Geometric meaning of localization at $(1+I)$? Let $I\vartriangleleft A$ be an ideal of a commutative ring. Consider the submonoid $1+I\subset A$. What is the geometric interpretation of localization at this submonoid? How does it relate to the quotient $A/I$?
 A: Question: "What is the geometric interpretation of localization at this submonoid?"
Answer: If $k$ is any field and $\mathfrak{m}:=(x_1-a_1,..,x_n-a_n)\subseteq A:=k[x_1,..,x_n]$ the following holds: for any polynomial $g(x_1,..,x_n)$
it follows
$$g(x_1,..,x_n)=g(a_1+(x_1-a_1),..,a_n+(x_n-a_n))=g(a_1,..,a_n)+ y$$
with $y\in \mathfrak{m}$. If $S:=1+\mathfrak{m} \subseteq A-\mathfrak{m}$ it follows there is a canonical injective map
$$S^{-1}A \rightarrow A_{\mathfrak{m}}.$$
And any element $f(x)/g(x)\in A_{\mathfrak{m}}$ has $g(a_1,..,a_n):=a \neq 0$. Hence
$$\frac{f(x)}{g(x)}=\frac{f(x)}{a+y}= \frac{\frac{1}{a}f}{1+z}$$
with $z\in \mathfrak{m}$. Hence the canonical map $S^{-1}A \rightarrow A_{\mathfrak{m}}$ is an isomorphism. A similar argument holds for any algebraically closed field $k$ and $A$ any finitely generated $k$-algebra that is an integral domain.

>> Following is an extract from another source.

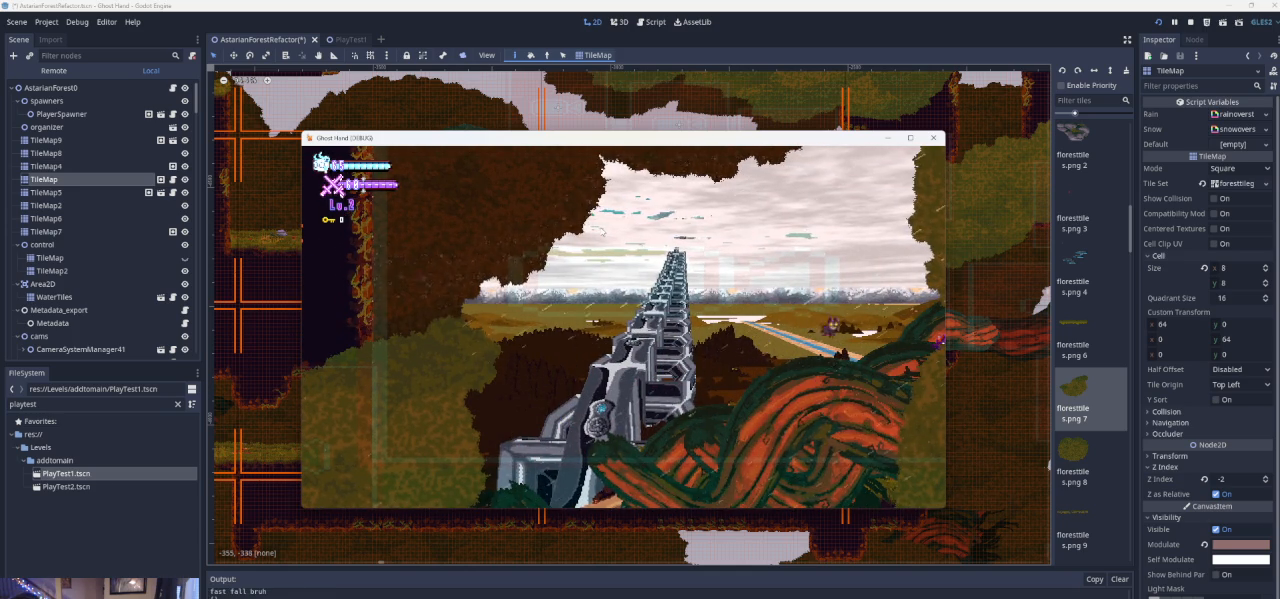
{"buttons": [], "left_stick": "right", "events": []}
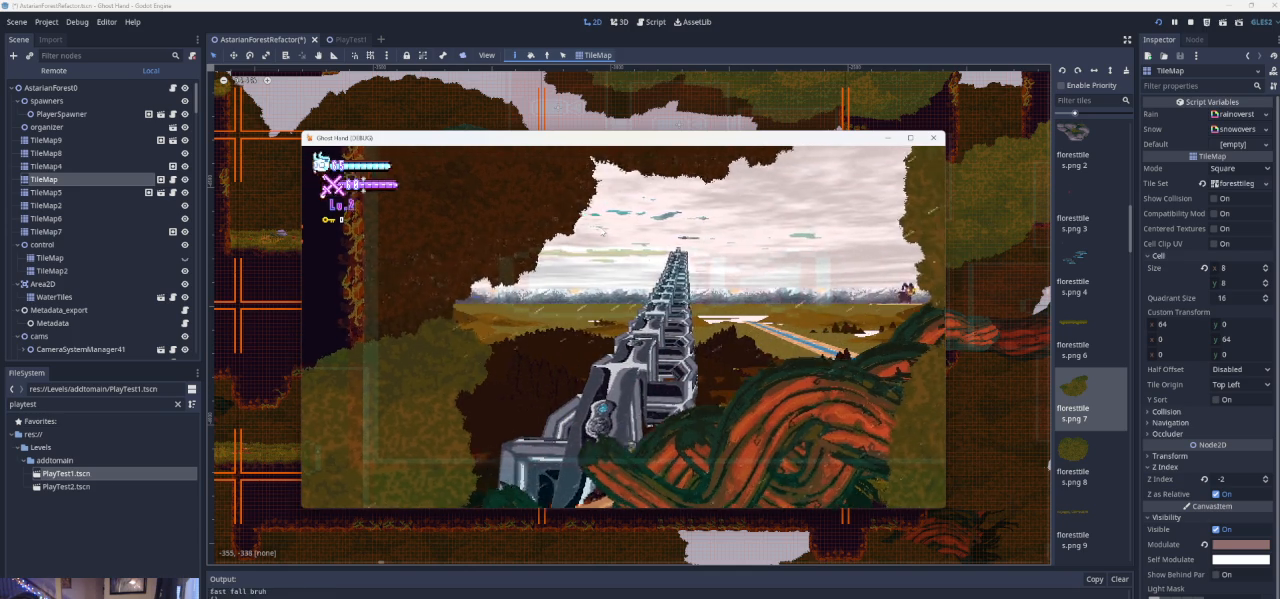
{"buttons": [], "left_stick": "center", "events": [[467, "left_stick", "center"]]}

You may wonder what happens if $I:=\mathfrak{m}_1^{l_1}\cdots \mathfrak{m}_d^{l_d}$ and you consider $(1+I)^{-1}A$. If you consider $I:=\mathfrak{m}^l$, I suspect the localization $S^{-1}A$ is related to "taking partial derivatives" at $\mathfrak{m}$ (vaguely). if $S_l:=(1+\mathfrak{m}^l)$ you get a sequence of subsets
$$ S_l \subseteq S_{l-1} \subseteq \dots \subseteq S_1$$
with canonical maps
$$S_l^{-1}A \rightarrow \cdots \rightarrow S_1^{-1}A  \cong A_{\mathfrak{m}}.$$
Note: If $A$ is a domain it follows for any maximal ideal $\mathfrak{m}$, that $ (1+\mathfrak{m})^{-1}A \rightarrow A_{\mathfrak{m}} \subseteq K(A)$ are subrings of the quotient field $K(A)$. The quotient $A/\mathfrak{m}$ is not contained in the quotient field in general.